ANALISIS FORMALIN DALAM SAMPEL IKAN DAN UDANG SEGAR DARI PASAR MUARA ANGKE
ABSTRAK: Penggunaan formalin
sebagai bahan tambahan dalam makanan telah dilarang oleh kementerian kesehatan
dan tercantum dalam Peraturan Menteri Kesehatan Republik Indonesia
No.722/MenKes/Per/IV/88. Meskipun demikian, pada beberapa tahun terakhir ini
muncul pemberitaan mengenai maraknya penggunaan formalin sebagai pengawet bahan
makanan yang mudah membusuk seperti ikan dan udang. Penelitian ini bertujuan
mengidentifikasi penggunaan formalin pada ikan dan udang segar yang dijual di
Pasar Muara Angke, pasar tempat penjualan hasil laut segar di Jakarta. Penelitian
ini diawali dengan identifikasi kandungan formalin dalam sampel ikan dan udang
segar kemudian dilanjutkan dengan analisis kuantitatif untuk memperkuat hasil
yang diperoleh. Analisis kualitatif formalin dilakukan dengan pereaksi Schryver
sedangkan untuk analisis kuantitatif secara spektrofotometri UVVis menggunakan pereaksi
Nash.
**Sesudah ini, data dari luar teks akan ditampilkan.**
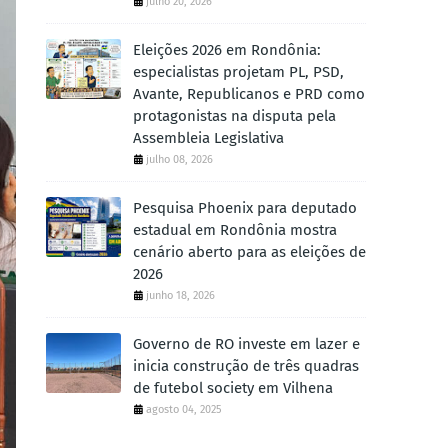
julho 20, 2026
Eleições 2026 em Rondônia:
especialistas projetam PL, PSD,
Avante, Republicanos e PRD como
protagonistas na disputa pela
Assembleia Legislativa
julho 08, 2026
Pesquisa Phoenix para deputado
estadual em Rondônia mostra
cenário aberto para as eleições de
2026
junho 18, 2026
Governo de RO investe em lazer e
inicia construção de três quadras
de futebol society em Vilhena
agosto 04, 2025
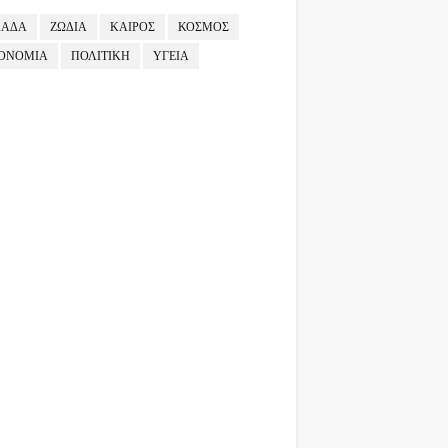
ΛΑΔΑ
ΖΩΔΙΑ
ΚΑΙΡΟΣ
ΚΟΣΜΟΣ
ΟΝΟΜΙΑ
ΠΟΛΙΤΙΚΗ
ΥΓΕΙΑ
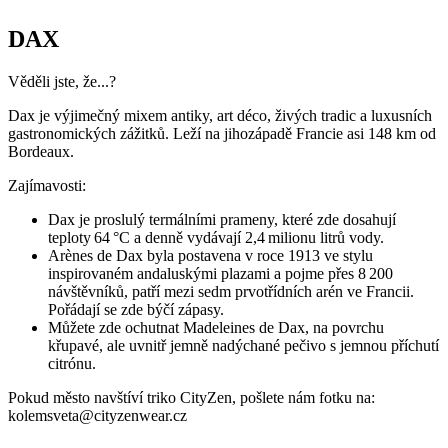
Pořádají se zde býčí zápasy.
Můžete zde ochutnat Madeleines de Dax, na povrchu
křupavé, ale uvnitř jemně nadýchané pečivo s jemnou příchutí
citrónu.
Pokud město navštíví triko CityZen, pošlete nám fotku na:
kolemsveta@cityzenwear.cz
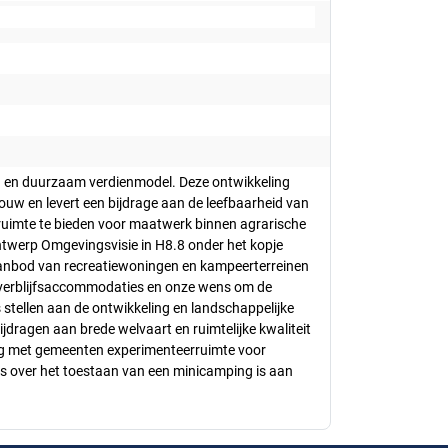
ig en duurzaam verdienmodel. Deze ontwikkeling
dbouw en levert een bijdrage aan de leefbaarheid van
 ruimte te bieden voor maatwerk binnen agrarische
twerp Omgevingsvisie in H8.8 onder het kopje
aanbod van recreatiewoningen en kampeerterreinen
che verblijfsaccommodaties en onze wens om de
 stellen aan de ontwikkeling en landschappelijke
jdragen aan brede welvaart en ruimtelijke kwaliteit
leg met gemeenten experimenteerruimte voor
es over het toestaan van een minicamping is aan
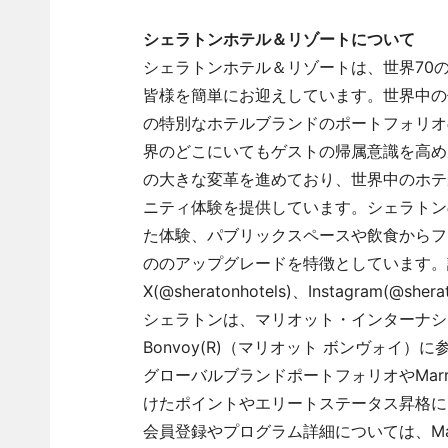
シェラトンホテル＆リゾートについて
シェラトンホテル＆リゾートは、世界70
皆様を簡単にお迎えしています。世界中の何百も
の特別なホテルブランドのポートフォリオ
界のどこにいてもゲストの帰属意識を高め
の大きな変革を進めており、世界中のホテ
ニティ体験を提供しています。シェラトン
た体験、パブリックスペースや飲食からフ
ののアップグレードを特徴としています。
X(@sheratonhotels)、Instagram(@s
シェラトンは、マリオット・インターナショ
Bonvoy(R)（マリオット ボンヴォイ）に参
グローバルブランドポートフォリオやMarrio
けたポイントやエリートステータス昇格に
会員登録やプログラム詳細については、Marriot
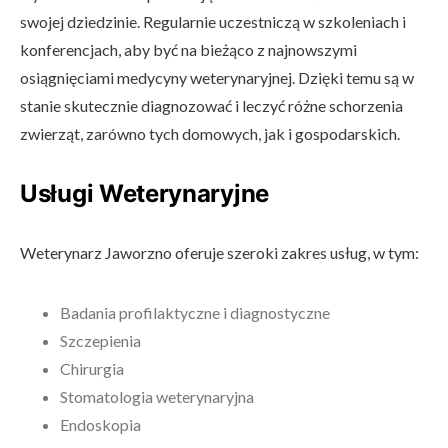
swojej dziedzinie. Regularnie uczestniczą w szkoleniach i
konferencjach, aby być na bieżąco z najnowszymi
osiągnięciami medycyny weterynaryjnej. Dzięki temu są w
stanie skutecznie diagnozować i leczyć różne schorzenia
zwierząt, zarówno tych domowych, jak i gospodarskich.
Usługi Weterynaryjne
Weterynarz Jaworzno oferuje szeroki zakres usług, w tym:
Badania profilaktyczne i diagnostyczne
Szczepienia
Chirurgia
Stomatologia weterynaryjna
Endoskopia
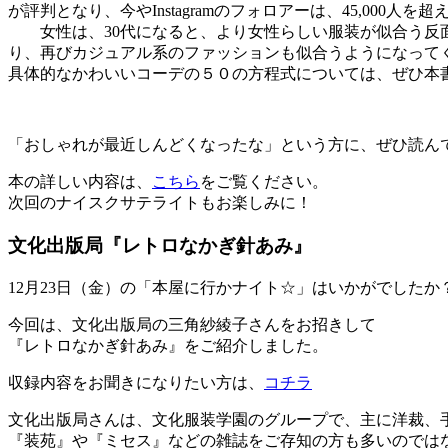
が評判となり、今やInstagramのフォロアーは、45,000人を
女性は、30代になると、より女性らしい服装が似合う反面
り、再びカジュアル系のファッションも似合うようになって
具体的なかわいいコーデの５０の方程式については、ぜひ本
「おしゃれが最近しんどくなったな」という方に、ぜひ読ん
本の詳しい内容は、
こちら
をご覧ください。
次回のナイスクサテライトもお楽しみに！
文化出版局『レトロなかぎ針あみ』
12月23日（金）の「本屋に行かナイト☆」はいかがでしたか
今回は、文化出版局の三角紗綾子さんをお招きして
『レトロなかぎ針あみ』をご紹介しました。
収録内容をお聞きになりたい方は、
コチラ
文化出版局さんは、文化服装学園のグループで、主に洋裁、
​『装苑』や『ミセス』などの雑誌をご存知の方も多いのでは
Hasil validasi metode menunjukkan batas deteksi 0,0102 mg/L, batas kuantitasi
0,0341 mg/L, dan koefisien variasi 0,09%. Perolehan kembali formalin dalam
sampel ikan berkisar antara 89,79-109,58% sedangkan dalam sampel udang udang
82,11-97,76%. Identifikasi terhadap enam sampel ikan dan enam sampel udang menunjukkan
hasil yang negatif dan hasil analisis kuantitatif pada seluruh sampel memperkuat
hasil yang diperoleh, yaitu tidak ditemukan adanya formalin dalam sampel ikan
dan udang segar di Pasar Muara Angke.